Case shows it is time to face our prejudices
The case of a transgender parent who wasn’t allowed direct contact with his Strictly Orthodox children is the latest in which the courts are intervening in religion.
When the UK Supreme Court came into being in 2009, its very first case was one which the Jewish community will never forget. The court ruled that JFS’s admissions policy, based on fundamental tents of Orthodox Jewish law, was unlawful racial discrimination.
The JFS case made one thing very clear. The rise of equality and human rights laws meant courts would be stepping into areas of religious observance as they hadn’t previously.
And so it proved. In the years since, the UK’s judges have been regularly involved in cases involving religion.
In a series of cases, the courts have found that religious Christians cannot discriminate against homosexuals. And earlier this month a Jewish nursery was found to have discriminated against a teacher who was sacked for “living in sin” with her boyfriend.

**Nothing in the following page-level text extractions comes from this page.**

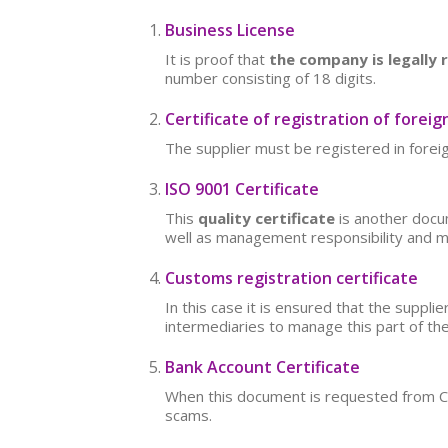
Business License
It is proof that
the company is legally 
number consisting of 18 digits.
Certificate of registration of foreig
The supplier must be registered in foreig
ISO 9001 Certificate
This
quality certificate
is another docum
well as management responsibility and 
Customs registration certificate
In this case it is ensured that the suppl
intermediaries to manage this part of th
Bank Account Certificate
When this document is requested from Chin
scams.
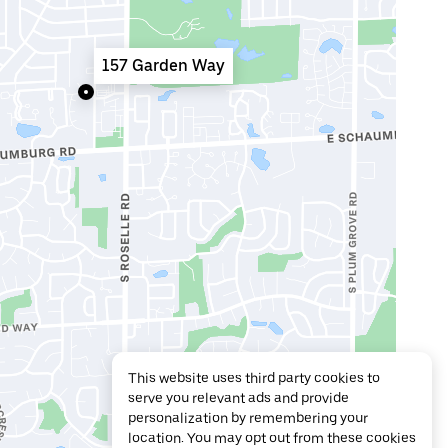
157 Garden Way
This website uses third party cookies to
serve you relevant ads and provide
personalization by remembering your
location. You may opt out from these cookies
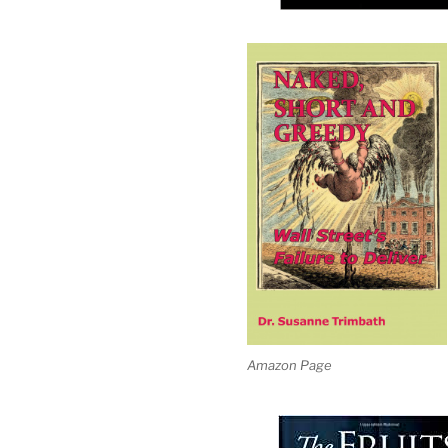
Amazon Page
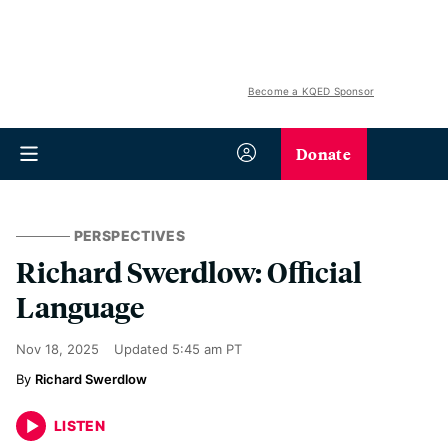
Become a KQED Sponsor
Donate
PERSPECTIVES
Richard Swerdlow: Official
Language
Nov 18, 2025
Updated
5:45 am PT
Richard Swerdlow
LISTEN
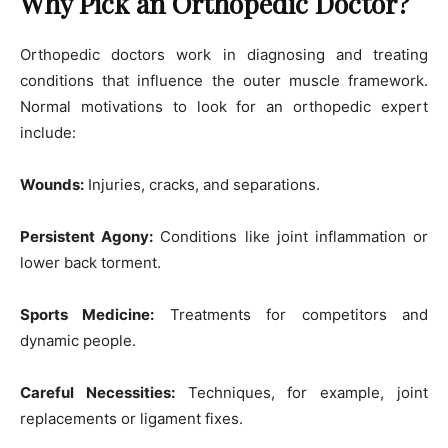
Why Pick an Orthopedic Doctor?
Orthopedic doctors work in diagnosing and treating
conditions that influence the outer muscle framework.
Normal motivations to look for an orthopedic expert
include:
Wounds:
Injuries, cracks, and separations.
Persistent Agony:
Conditions like joint inflammation or
lower back torment.
Sports Medicine:
Treatments for competitors and
dynamic people.
Careful Necessities:
Techniques, for example, joint
replacements or ligament fixes.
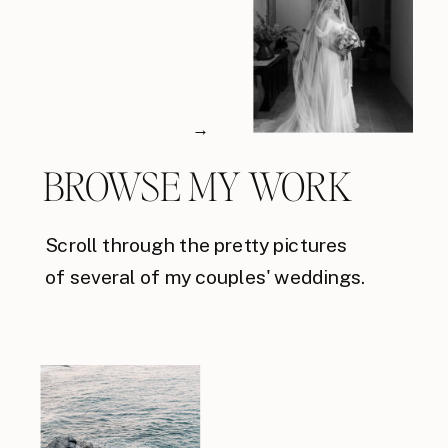
→
BROWSE MY WORK
Scroll through the pretty pictures
of several of my couples' weddings.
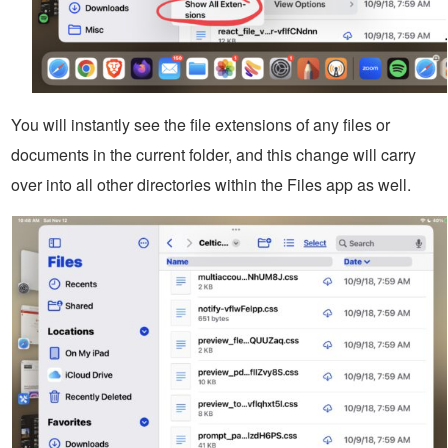
You will instantly see the file extensions of any files or
documents in the current folder, and this change will carry
over into all other directories within the Files app as well.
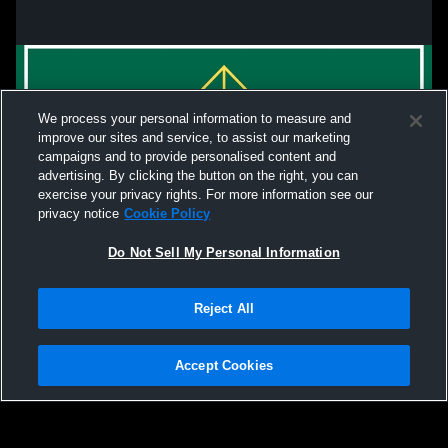
We process your personal information to measure and
improve our sites and service, to assist our marketing
campaigns and to provide personalised content and
advertising. By clicking the button on the right, you can
exercise your privacy rights. For more information see our
privacy notice
Cookie Policy
Do Not Sell My Personal Information
Privacy Policy
|
Terms & Conditions
|
Software License Agreement
|
Do
Reject All
Not Sell My Personal Information
|
Cookies
|
Security
Hudl is a product and service of Agile Sports Technologies, Inc. All text and design
©2007-2026. All rights reserved.
Accept Cookies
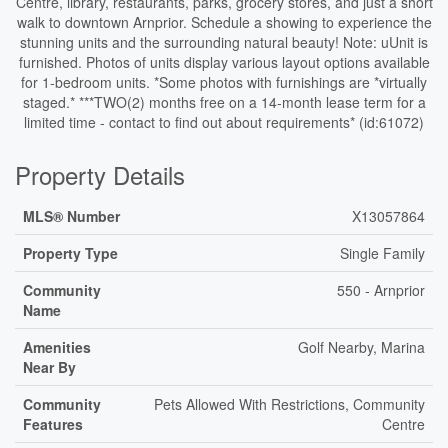
Centre, library, restaurants, parks, grocery stores, and just a short
walk to downtown Arnprior. Schedule a showing to experience the
stunning units and the surrounding natural beauty! Note: uUnit is
furnished. Photos of units display various layout options available
for 1-bedroom units. *Some photos with furnishings are *virtually
staged.* ***TWO(2) months free on a 14-month lease term for a
limited time - contact to find out about requirements* (id:61072)
Property Details
MLS® Number
X13057864
Property Type
Single Family
Community
550 - Arnprior
Name
Amenities
Golf Nearby, Marina
Near By
Community
Pets Allowed With Restrictions, Community
Features
Centre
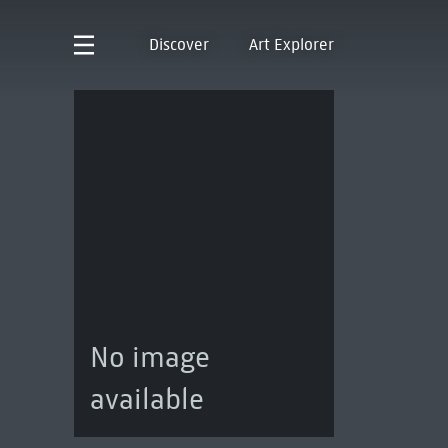
Discover
Art Explorer
No image
available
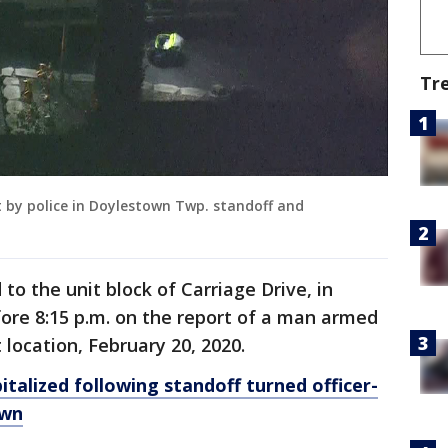
Tr
ot by police in Doylestown Twp. standoff and
d to the unit block of Carriage Drive, in
ore 8:15 p.m. on the report of a man armed
location, February 20, 2020.
italized following standoff turned officer-
own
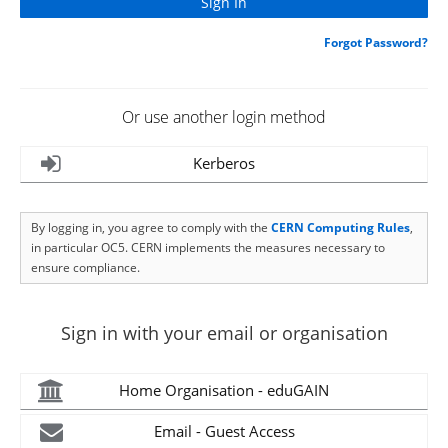
Forgot Password?
Or use another login method
Kerberos
By logging in, you agree to comply with the
CERN Computing Rules
,
in particular OC5. CERN implements the measures necessary to
ensure compliance.
Sign in with your email or organisation
Home Organisation - eduGAIN
Email - Guest Access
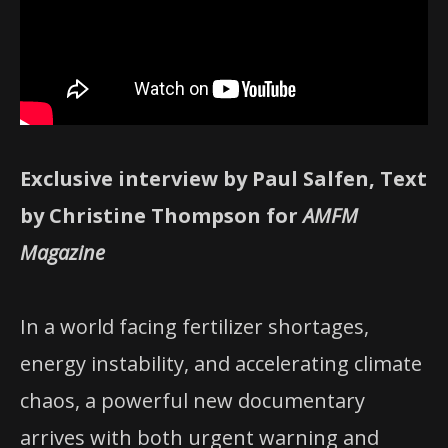
Exclusive interview by Paul Salfen, Text
by Christine Thompson for
AMFM
Magazine
In a world facing fertilizer shortages,
energy instability, and accelerating climate
chaos, a powerful new documentary
arrives with both urgent warning and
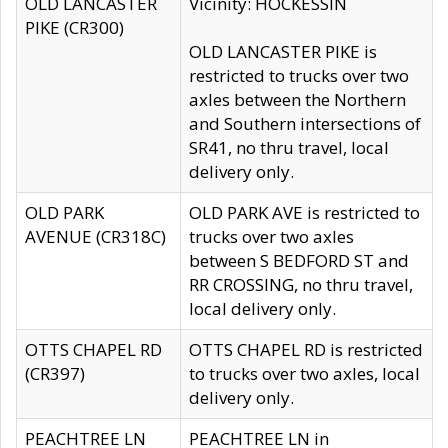
OLD LANCASTER
Vicinity: HOCKESSIN
PIKE (CR300)
OLD LANCASTER PIKE is
restricted to trucks over two
axles between the Northern
and Southern intersections of
SR41, no thru travel, local
delivery only.
OLD PARK
OLD PARK AVE is restricted to
AVENUE (CR318C)
trucks over two axles
between S BEDFORD ST and
RR CROSSING, no thru travel,
local delivery only.
OTTS CHAPEL RD
OTTS CHAPEL RD is restricted
(CR397)
to trucks over two axles, local
delivery only.
PEACHTREE LN
PEACHTREE LN in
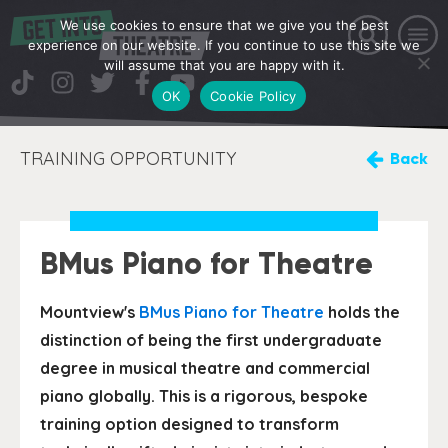
We use cookies to ensure that we give you the best
experience on our website. If you continue to use this site we
will assume that you are happy with it.
OK
Cookie Policy
TRAINING OPPORTUNITY
Back
BMus Piano for Theatre
Mountview's
BMus Piano for Theatre
holds the
distinction of being the first undergraduate
degree in musical theatre and commercial
piano globally. This is a rigorous, bespoke
training option designed to transform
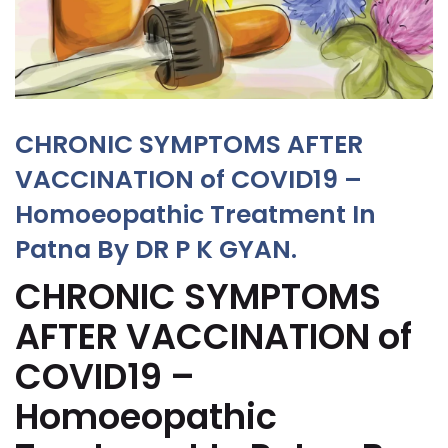
CHRONIC SYMPTOMS AFTER
VACCINATION of COVID19 –
Homoeopathic Treatment In
Patna By DR P K GYAN.
CHRONIC SYMPTOMS
AFTER VACCINATION of
COVID19 –
Homoeopathic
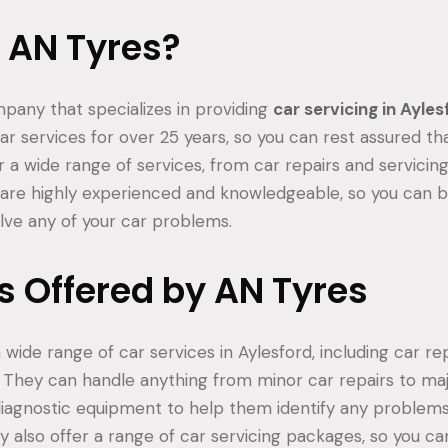
 AN Tyres?
mpany that specializes in providing
car servicing in Ayle
r services for over 25 years, so you can rest assured th
r a wide range of services, from car repairs and servicin
are highly experienced and knowledgeable, so you can b
olve any of your car problems.
s Offered by AN Tyres
 wide range of car services in Aylesford, including car repa
They can handle anything from minor car repairs to maj
diagnostic equipment to help them identify any problem
ey also offer a range of car servicing packages, so you c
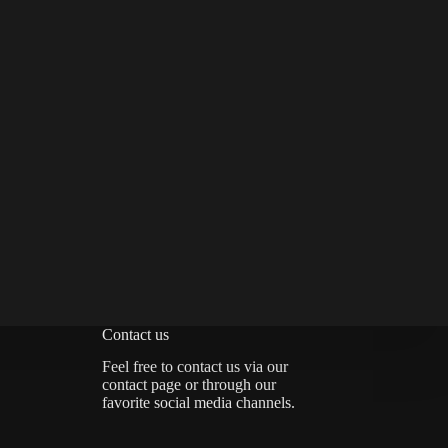
Contact us
Feel free to contact us via
our
contact page
or through our
favorite social media channels.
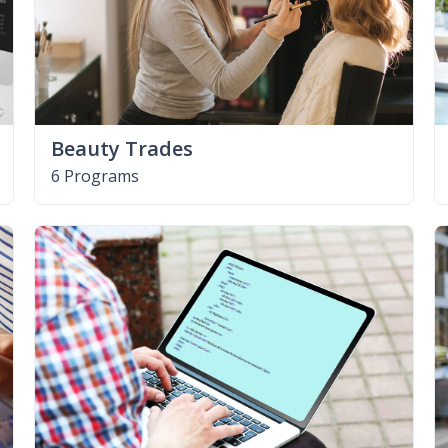
Beauty Trades
6 Programs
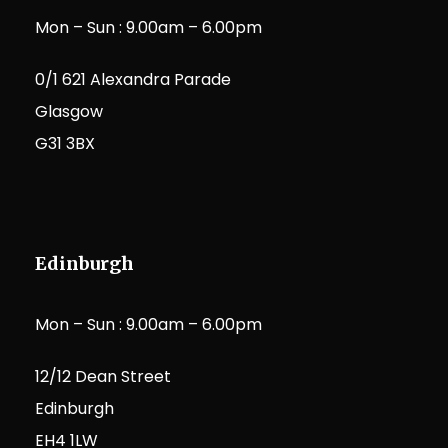
Mon – Sun : 9.00am – 6.00pm
0/1 621 Alexandra Parade
Glasgow
G31 3BX
Edinburgh
Mon – Sun : 9.00am – 6.00pm
12/12 Dean Street
Edinburgh
EH4 1LW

Then came this week’s important judgment from the Court of Appeal, overturning a High Court ruling that five children in the Strictly Orthodox Manchester Jewish community would have no contact with their transgender father.
Mr Justice Peter Jackson had ruled that the children would be so ostracised by the community if they had even minimal direct contact with their father that it was too much of a risk to their wellbeing.The Court of Appeal said the courts should stand up to transphobic bullying, whether it has a secular or religious grounding.
The appeal court said that Mr Justice Jackson “gave up too easily”; that he should have considered confronting the mother and even the community itself “which professes to be law abiding, with the fact that its behaviour is or may be unlawfully discriminatory”.
These are strong words. They also highlight a wider lesson. Religious communities are themselves protected by equality and human rights laws. But there are exceptions in cases involving conflicts of rights, where religious beliefs cause discrimination against other protected groups, most commonly the LGBT community and women.
In those cases, the courts will continue to step in, not because they want to interfere but because Parliament has told them to do so by passing antidiscrimination laws. Perhaps it is time to confront intolerance in our own community.